His next label deal was at Elektra Records where he worked with producer Richard Sanford Orshoff, recording two nationally acclaimed LP's, "Casey Kelly" and "For Sale". He toured extensively opening shows and performing with various acts including America and Frank Zappa.

==Songwriting career==
Recruited by famous publisher/producer Bob Montgomery, Kelly moved to Nashville in 1978, where he has lived ever since writing songs for many of the major publishers and artists. In addition to his top ten country hits, he also wrote “That Road Not Taken” by Joe Diffie, "Only Game in Town" by America and "Resign Yourself" by the Nitty Gritty Dirt Band. He also had a radio hit with his own song "Poor Boy".

==Chart singles==
The following is a list of Casey Kelly compositions that were chart hits.
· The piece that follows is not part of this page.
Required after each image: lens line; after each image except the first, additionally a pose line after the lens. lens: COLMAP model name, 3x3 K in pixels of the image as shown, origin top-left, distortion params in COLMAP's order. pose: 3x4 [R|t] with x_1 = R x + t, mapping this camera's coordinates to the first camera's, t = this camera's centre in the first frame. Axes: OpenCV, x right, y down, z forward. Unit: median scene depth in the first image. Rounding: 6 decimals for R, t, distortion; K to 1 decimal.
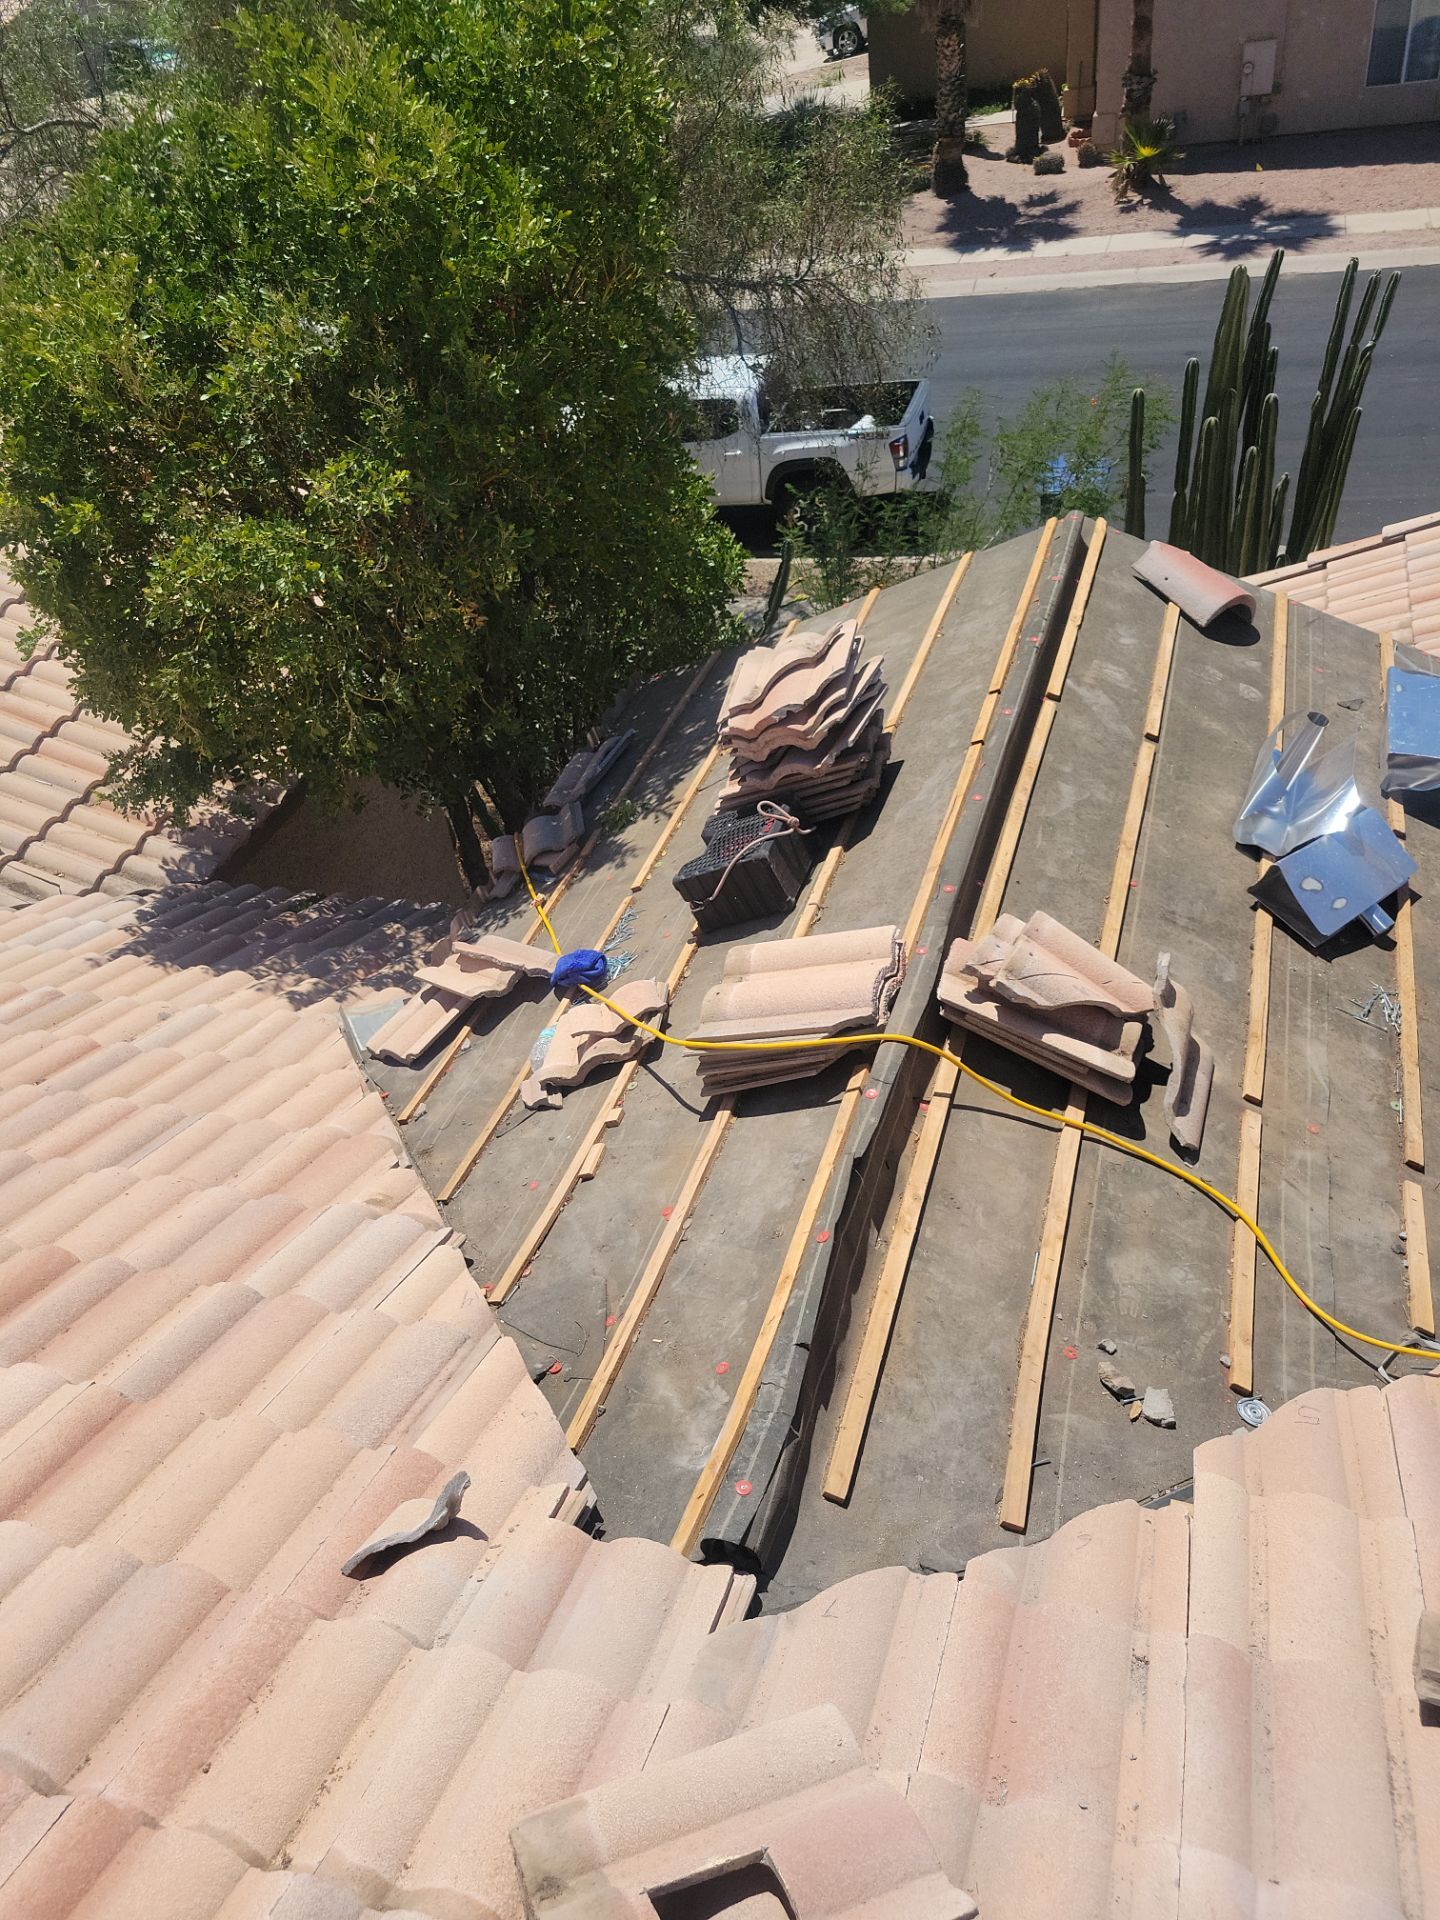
lens RADIAL K [[1475.2, 0, 720.0], [0, 1475.2, 960.0], [0, 0, 1]] dist [0.031839, -0.005685]
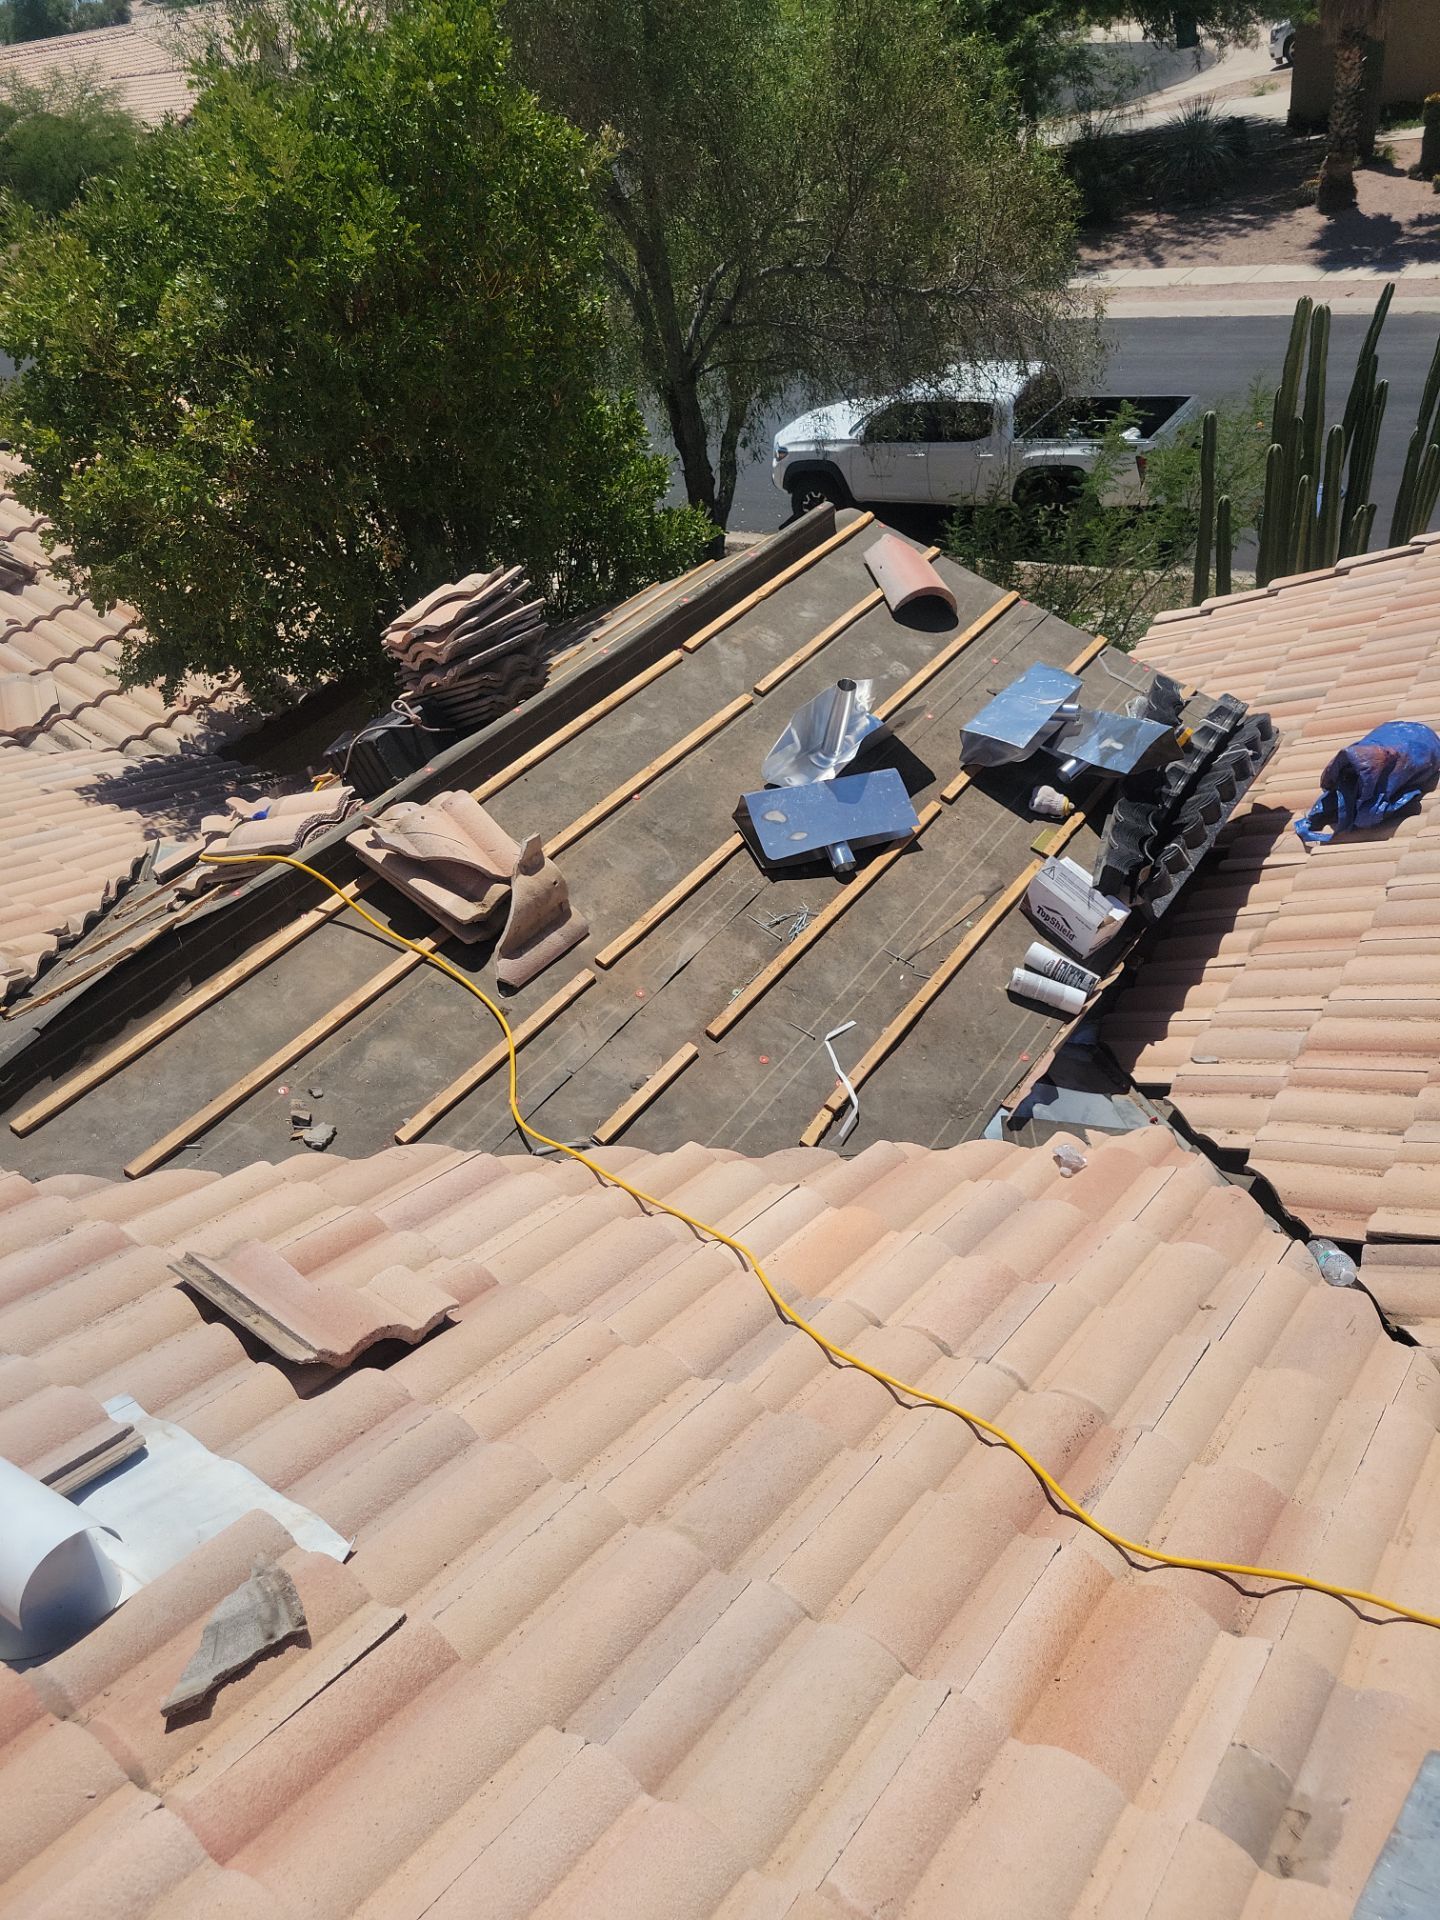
lens RADIAL K [[1512.4, 0, 799.2], [0, 1512.4, 949.7], [0, 0, 1]] dist [0.054017, -0.042419]
pose [[0.963139, 0.146118, -0.225859, 0.329852], [-0.149587, 0.988747, 0.001773, 0.022963], [0.223576, 0.032078, 0.974159, -0.079095]]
| Year | Single Title | Recording Artist | Chart Positions |  |  |  |  |  |
Billboard Country
| 1978 | Anyone Who Isn't Me Tonight co-written with Julie Didier | Kenny Rogers and Dottie West | 2 |
| 1984 | Somewhere Down the Line co-written with Lewis Anderson | T.G. Sheppard | 3 |
| 1985 | The Cowboy Rides Away co-written with Sonny Throckmorton | George Strait | 5 |
| 1993 | Soon co-written with Bob Regan | Tanya Tucker | 2 |
| 1995 | That Road Not Taken co-written with Deborah Beasley | Joe Diffie | 40 |

==Recordings by Casey Kelly==
- 1972: "Casey Kelly" – Casey Kelly
- 1973: "For Sale" – Casey Kelly
- 1995: "Himownself: The Hits" - Casey Kelly
- 2017: "The Long Road to You" - Kelly&Ellis (Casey Kelly and Leslie Ellis)

==Books Written by Casey Kelly==
In 2011, Kelly and co-writer David Hodge released a self-help text for songwriters entitled The Complete Idiot's Guide to the Art of Songwriting.